Energieausweis für Gebäude - Transparenter Energieverbrauch von Wohn- und Nichtwohngebäuden



Was ist der Energieausweis / Energiepass?

Der Energieausweis bietet eine schnelle Übersicht zum Energieverbrauch Ihres Gebäudes. Er enthält Angaben zur Qualität der Dämmung und der Heizungsanlage.

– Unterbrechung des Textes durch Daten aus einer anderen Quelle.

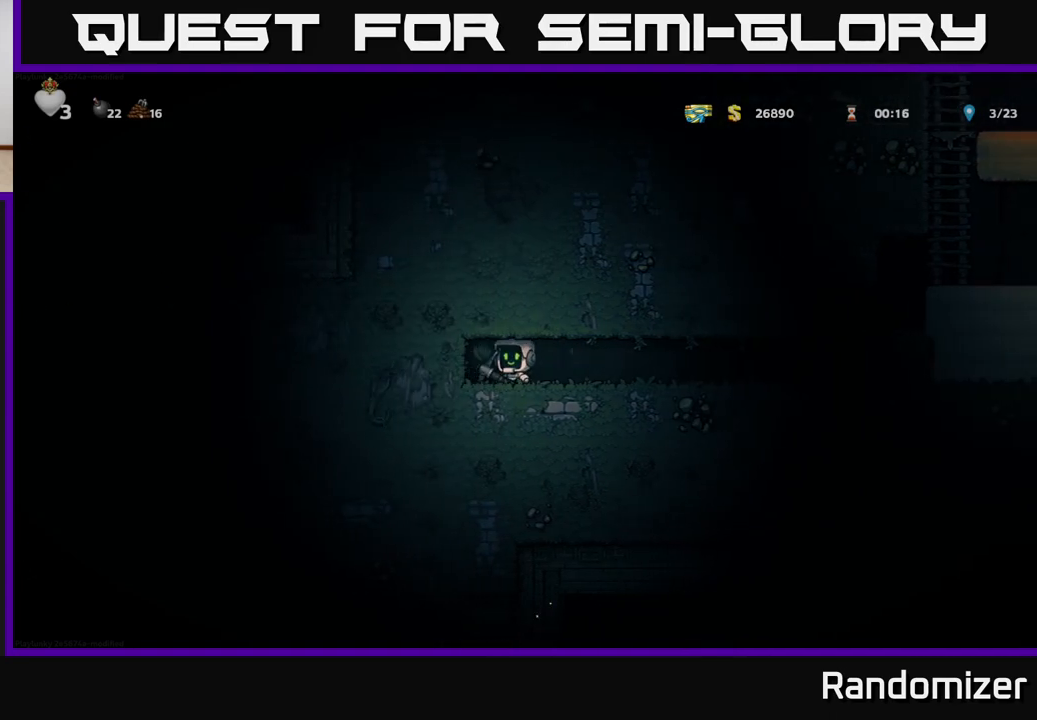
{"buttons": [], "left_stick": "left", "right_stick": "center", "events": [[117, "X", "down"], [300, "X", "up"]]}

Im Rahmen des Ausweises wird außerdem über Schwachstellen am Gebäude informiert und gezeigt, welche Maßnahmen zur Energieeinsparung geeignet sind (Modernisierungstipps als Empfehlung).

Der Energieausweis für Gebäude ist in Deutschland seit 1. Juli 2008 Pflicht (Grundlage : EU-Richtlinie zur "Gesamtenergieeffizienz von Gebäuden").


Wie werden die Werte ermittelt?

Der Energieausweis wird grundsätzlich für das gesamte Gebäude ausgestellt, nicht für einzelne Wohn- oder Nutzungseinheiten. Zur Ermittlung der Energiekennwerte stehen nach Vorgabe der EU-Richtlinie zwei Verfahren zur Verfügung:

1. Verbrauchsorientierter Energieausweis:

Er basiert auf den Verbrauchswerten ( Werte der letzten drei Jahre) der jeweiligen Mieter / Eigentümer und gibt nur den zufälligen augenblicklichen Energieverbrauch wider (Nutzerverhalten beeinflusst wesentlich das Ergebnis).

2. Bedarfsorientierter Energieausweis:

Er bewertet die energetische Qualität des Gebäudes bei Standardnutzung (Bewertung unabhängig vom Nutzerverhalten und allgemeinen Witterungsbedingungen) und umfasst alle bauphysikalischen Daten des Gebäudes. Das sind die Wärmeschutzeigenschaften der Außenhülle sowie die Anlagentechnik für die Raumheizung und Erwärmung es Brauchwassers. Daraus ergibt sich der Energiebedarf als Normverbrauch.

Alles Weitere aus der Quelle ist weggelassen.